La iglesia es comunidad orante; más aún, es una comunidad que no puede vivir sin una oración continua, y por tanto es siempre orante (const. apost. Laudis canticum 8; OGLH 9- 10). La oración pública, que parecería prerrogativa de la asamblea limitada únicamente al acto de la celebración, es, por el contrario, nota identificadora estable de toda la iglesia.
Ésta no es una idea abstracta, sino real y concreta; no sólo porque comprende todas las iglesias locales y todas las asambleas de culto, aunque sin ser el simple resultado de su suma, sino sobre todo porque es una entidad presente y orante en cada comunidad eclesial y en cada reunión litúrgica por una especie de ubicuidad y omnipresencia, al menos por lo que concierne a su ámbito (cf CD 11; SC 41; OGLH 20; 21 -27).
No es tanto la asamblea celebrante la que totaliza, por su virtud y naturaleza, a toda la comunidad planetaria cuanto la iglesia universal la que, en Cristo y en el Espíritu Santo, se hace viva y operante en todas las entidades eclesiales, aun pequeñas, y también en las personas, sirviéndose de ellas como de instrumentos para su ser y su obrar. Sin embargo, si bien cada oración, hecha por cualquier cristiano individual o cualquier grupo, es asumida en cierto modo como propia por la iglesia, sólo la LH expresa plenamente a toda la iglesia orante como tal y su permanencia constante en la oración, y sólo ella tiene la fuerza de realizarla en la forma más connatural y congenial en las personas y en los lugares.

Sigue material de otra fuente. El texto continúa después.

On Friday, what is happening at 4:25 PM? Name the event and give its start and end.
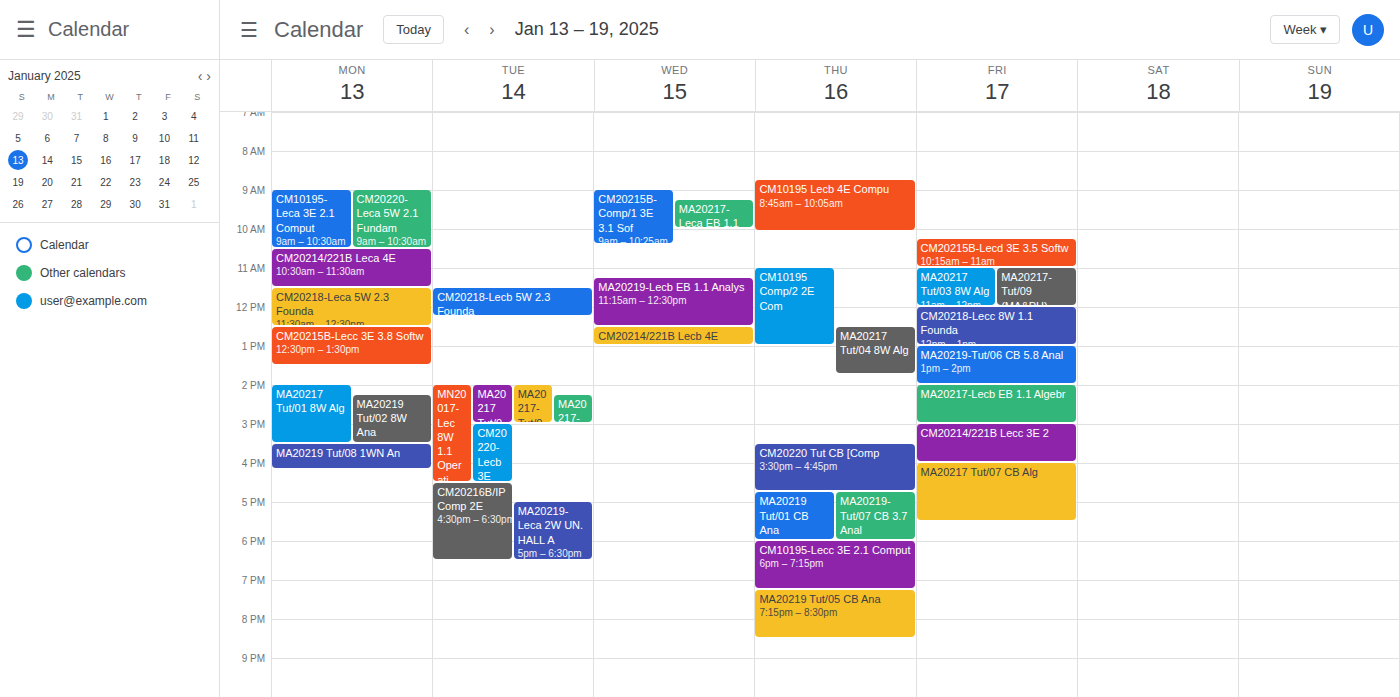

Si la eucaristía es el ejercicio más eminente de la dignidad sacerdotal de la iglesia, si los sacramentos son la actuación principal del aspecto sacramental de la iglesia, la LH es el ejercicio y la actuación más alta de la misión de orante perenne encomendada por Cristo a su iglesia (cf SC 83; OGLH 10; 13). Es verdad que toda la liturgia es oración, y en primerísimo lugar la eucaristía, y luego los sacramentos; y oración son asimismo todos los ejercicios piadosos y toda devoción popular, y por tanto la iglesia es orante en toda esta esfera de piedad religiosa. Pero si se dirige la atención a la oración en cuanto horaria y destinada por institución y propósito a consagrar todo el tiempo, entonces sólo la LH ha de considerarse la expresión más típica y característica de la comunidad, en cuanto alabadora perenne de Dios. Y es esta oración la que la iglesia considera suya por título especial, es decir, en cuanto cuerpo místico total de Cristo (cf SC 26). A este respecto hay que recordar de nuevo la tradición milenaria, la universalidad y la continuidad, que han de considerarse en su conjunto.
Ninguna oración horaria es más tradicional en la iglesia que el oficio divino. Ninguna oración horaria se practica en mayor medida, aunque sea en estructuras diversas, por costumbre o por ley, entre el clero, entre los religiosos y entre muchos laicos en todos los ritos de Occidente y de Oriente y también entre las confesiones protestantes. Además, en el panorama planetario, considerando los diversos husos horarios, se realiza efectivamente una cierta rotación y continuidad entre las asambleas y las personas que en los diferentes puntos de la tierra celebran el oficio divino.
Estos hechos, de suyo extrínsecos, dan mayor relieve a la naturaleza de la iglesia, que es la de ser no sólo comunidad orante, sino establemente orante y orante por doquier (SC 83; OGLH 7; 10; 13; 15), que precisamente en virtud de la LH se hace viva como tal en cada asamblea o persona que la celebra.
La laus perennis de la iglesia, establecida con la LH, se convierte en anticipación de la alabanza eterna más allá de la parusía. Así la LH, con su carácter horario, pone de manifiesto también otro aspecto específico de la iglesia, el escatológico. La liturgia, en su materialidad sacramental y en su eficacia regeneradora, cesará en el paraíso, pero la alabanza perenne de Dios será la eterna tarea gozosa de la asamblea celeste. La LH corre por este riel de glorificación continua que, sublimada y transfigurada, no cesará nunca. Por eso la LH actúa a la iglesia en su alabanza perenne y universal sobre la tierra y anticipa la iglesia estable y eternamente alabante del cielo, manteniéndose ya ahora unida a la alabanza divina de los bienaventurados (cf LG 50; OGLH 15-16).